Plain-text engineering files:
+ + + + +

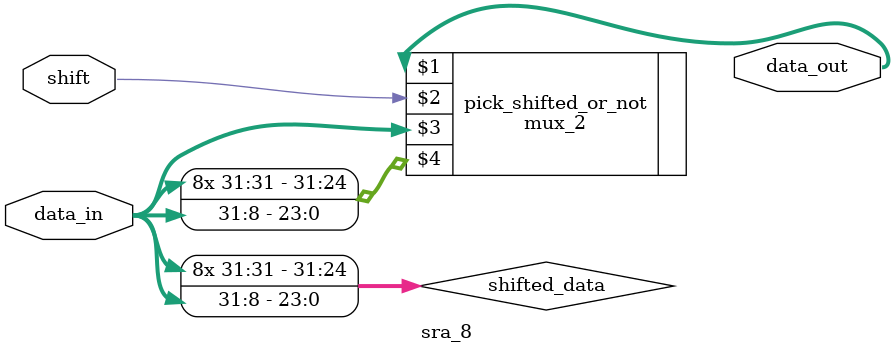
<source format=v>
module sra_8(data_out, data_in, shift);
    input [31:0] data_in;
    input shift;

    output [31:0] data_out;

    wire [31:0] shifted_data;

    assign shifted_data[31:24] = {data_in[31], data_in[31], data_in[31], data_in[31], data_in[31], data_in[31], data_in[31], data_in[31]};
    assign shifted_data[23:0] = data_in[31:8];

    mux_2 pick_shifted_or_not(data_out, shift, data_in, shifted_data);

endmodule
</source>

+ + + + +

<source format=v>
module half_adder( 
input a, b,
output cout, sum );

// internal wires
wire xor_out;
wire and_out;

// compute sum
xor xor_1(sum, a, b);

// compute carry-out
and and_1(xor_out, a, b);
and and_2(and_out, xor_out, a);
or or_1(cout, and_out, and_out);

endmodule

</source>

+ + + + +

Please copy out each line in the entries that mentions the string "input".

**TASK RESPONSE:**
    input [31:0] data_in;
    input shift;
input a, b,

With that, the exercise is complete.